Every package has multi tasking abilities. Hence, I would suggest you to get hold of important function which can be used frequently. And, once you get familiar with them, you can dig deeper. I did this mistake initially. I tried at exploring all the features in ggplot2 and ended up in a confusion. I’d suggest you to practice these codes as you read. This would help you build confidence on using these packages.

In this article, I’ve explained the use of 7 R packages which can make data exploration easier and faster. R known for its awesome statistical functions, with newly updated packages makes a favorite tool of data scientists too.

If you like what you just read & want to continue your analytics learning,subscribe to our emails,follow us on twitteror like ourfacebookpage.

data explorationdata manipulationdata.tabledplyrggplotlubridater packagesreshapereshape2tidyr

a

avcontentteam16 Feb, 2016

BeginnerBusiness AnalyticsLibrariesListicleR

Do Faster Data Manipulation using These 7 R Packages (2024)
Top Articles
Pierced Nails, Micro French Tips, & 10 More Mani Designs Taking Over In 2023
The Best Christmas Recipe in Every State
Spasa Parish
Rentals for rent in Maastricht
159R Bus Schedule Pdf
Sallisaw Bin Store
Black Adam Showtimes Near Maya Cinemas Delano
Www.myschedule.kp.org
Ascension St. Vincent's Lung Institute - Riverside
Understanding British Money: What's a Quid?

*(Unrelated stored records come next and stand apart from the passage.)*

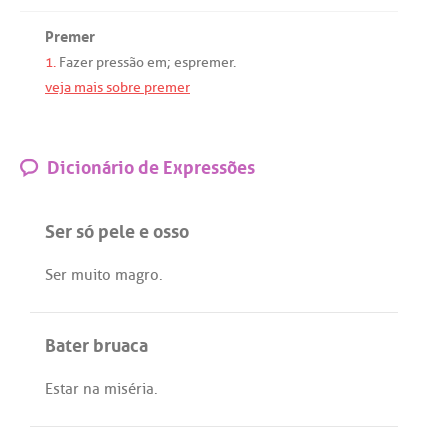
Premer
1.
Fazer
pressão
em
;
espremer
.
veja mais sobre premer
Dicionário de Expressões
Ser só pele e osso
Ser
muito
magro
.
Bater bruaca
Estar
na
miséria
.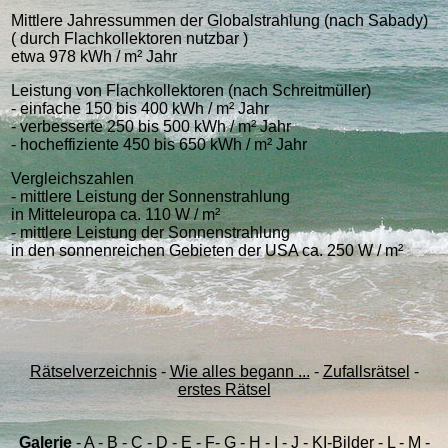
Mittlere Jahressummen der Globalstrahlung (nach Sabady)
( durch Flachkollektoren nutzbar )
etwa 978 kWh / m² Jahr
Leistung von Flachkollektoren (nach Schreitmüller)
- einfache 150 bis 400 kWh / m² Jahr
- verbesserte 250 bis 500 kWh / m² Jahr
- hocheffiziente 450 bis 650 kWh / m² Jahr
Vergleichszahlen
- mittlere Leistung der Sonnenstrahlung
in Mitteleuropa ca. 110 W / m²
- mittlere Leistung der Sonnenstrahlung
in den sonnenreichen Gebieten der USA ca. 250 W / m²
Rätselverzeichnis
-
Wie alles begann ...
-
Zufallsrätsel
-
erstes Rätsel
Galerie
-
A
-
B
-
C
-
D
-
E
-
F
-
G
-
H
-
I
-
J
-
KI-Bilder
-
L
-
M
-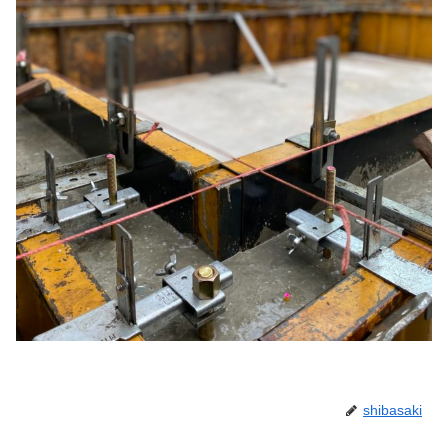
shibasaki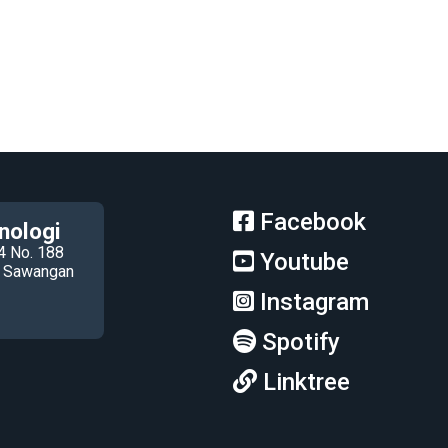
Facebook
nologi
4 No. 188
Youtube
ec Sawangan
Instagram
Spotify
Linktree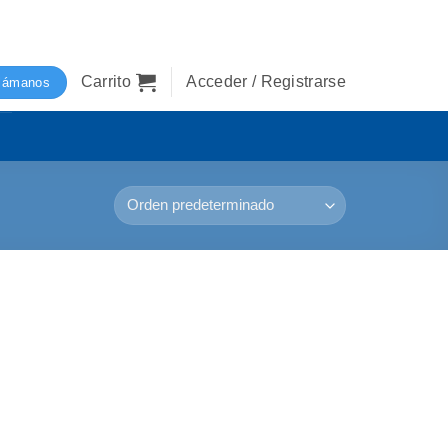
Carrito
Acceder / Registrarse
lámanos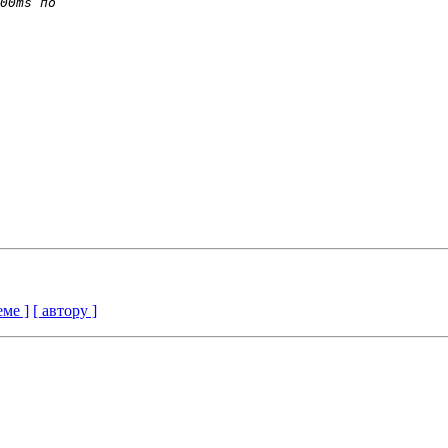
еме ]
[ автору ]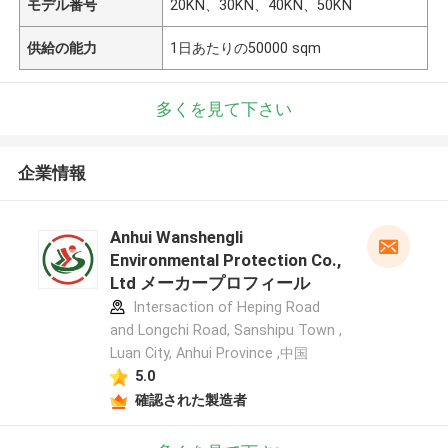
モデル番号
20KN、30KN、40KN、50KN
供給の能力
1日あたりの50000 sqm
多くを見て下さい
企業情報
Anhui Wanshengli
Environmental Protection Co.,
Ltd メーカープロフィール
Intersaction of Heping Road
and Longchi Road, Sanshipu Town ,
Luan City, Anhui Province ,中国
5.0
確認された製造者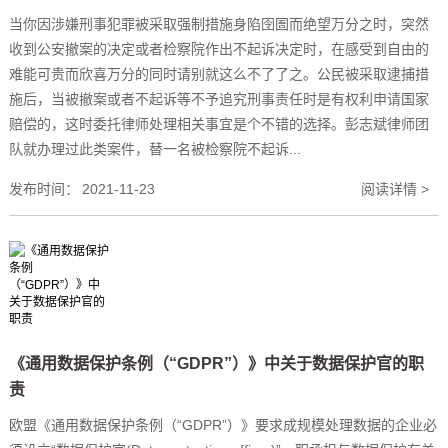
当你因涉嫌刑事犯罪被采取强制措施身陷囹圄而绝望万分之时，突然
收到公安撤案的决定或者检察院作出不起诉决定时，在感受到自由的
难能可贵而欣喜万分的同时请别就这么不了了之。公民被采取逮捕措
施后，当被撤案或者不起诉等不予追究刑事责任时是有权利申请国家
赔偿的，这时委托律师处理相关事宜是个不错的选择。彭志斌律师团
队就办理过此类案件，替一名被检察院不起诉...
发布时间：
2021-11-23
阅读详情 >
《通用数据保护条例（“GDPR”）》中关于数据保护官的职
责
欧盟《通用数据保护条例（“GDPR”）》要求成规模处理数据的企业必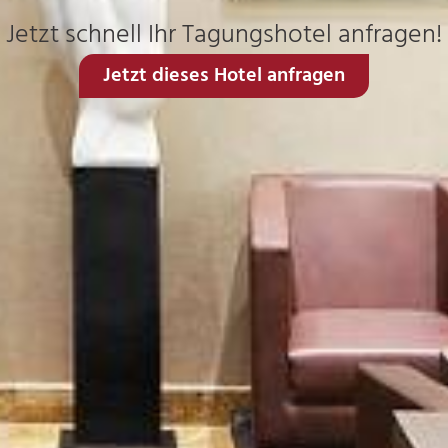
Jetzt schnell Ihr Tagungshotel anfragen!
Jetzt dieses Hotel anfragen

A Shilling?
Xenia Canary Dragon Age Origins
Momokun Leaked Controversy - Champion Magazine - Online Magazine
Maine Coon Craigslist
How Nora Fatehi Became A Dancing Sensation In Bollywood 
‘An affront to the memories of British sailors’: the lies that sank Hollywood’s sub thriller U-571
Tyreek Hill admits some regrets but calls for officer who restrained him to be fired | CNN
Haverhill, MA Obituaries | Driscoll Funeral Home and Cremation Service
Rogers Breece Obituaries
Ems Isd Skyward Family Access
Elektrische Arbeit W (Kilowattstunden kWh Strompreis Berechnen Berechnung)
Omni Id Portal Waconia
Kellifans.com
Banned in NYC: Airbnb One Year Later
Four-Legged Friday: Meet Tuscaloosa's Adoptable All-Stars Cub & Pickle
Model Center Jasmin
Ice Dodo Unblocked 76
Is Slatt Offensive
Labcorp Locations Near Me
Storm Prediction Center Convective Outlook
Experience the Convenience of Po Box 790010 St Louis Mo
Fungal Symbiote Terraria
modelo julia - PLAYBOARD
Poker News Views Gossip
Abby's Caribbean Cafe
Joanna Gaines Reveals Who Bought the 'Fixer Upper' Lake House and Her Favorite Features of the Milestone Project
Tri-State Dog Racing Results
Navy Qrs Supervisor Answers
Trade Chart Dave Richard
Lincoln Financial Field Section 110
Free Stuff Craigslist Roanoke Va
Wi Dept Of Regulation & Licensing
Pick N Pull Near Me [Locator Map + Guide + FAQ]
Crystal Westbrooks Nipple
Ice Hockey Dboard
Über 60 Prozent Rabatt auf E-Bikes: Aldi reduziert sämtliche Pedelecs stark im Preis - nur noch für kurze Zeit
Wie blocke ich einen Bot aus Boardman/USA - sellerforum.de
Infinity Pool Showtimes Near Maya Cinemas Bakersfield
Dermpathdiagnostics Com Pay Invoice
How To Use Price Chopper Points At Quiktrip
Maria Butina Bikini
Busted Newspaper Zapata Tx
Latest Posts
Article information

Author: Tish Haag

Last Updated:

Views: 6093

Rating: 4.7 / 5 (47 voted)

Reviews: 94% of readers found this page helpful

Author information

Name: Tish Haag

Birthday: 1999-11-18

Address: 30256 Tara Expressway, Kutchburgh, VT 92892-0078

Phone: +4215847628708

Job: Internal Consulting Engineer

Hobby: Roller skating, Roller skating, Kayaking, Flying, Graffiti, Ghost hunting, scrapbook

Introduction: My name is Tish Haag, I am a excited, delightful, curious, beautiful, agreeable, enchanting, fancy person who loves writing and wants to share my knowledge and understanding with you.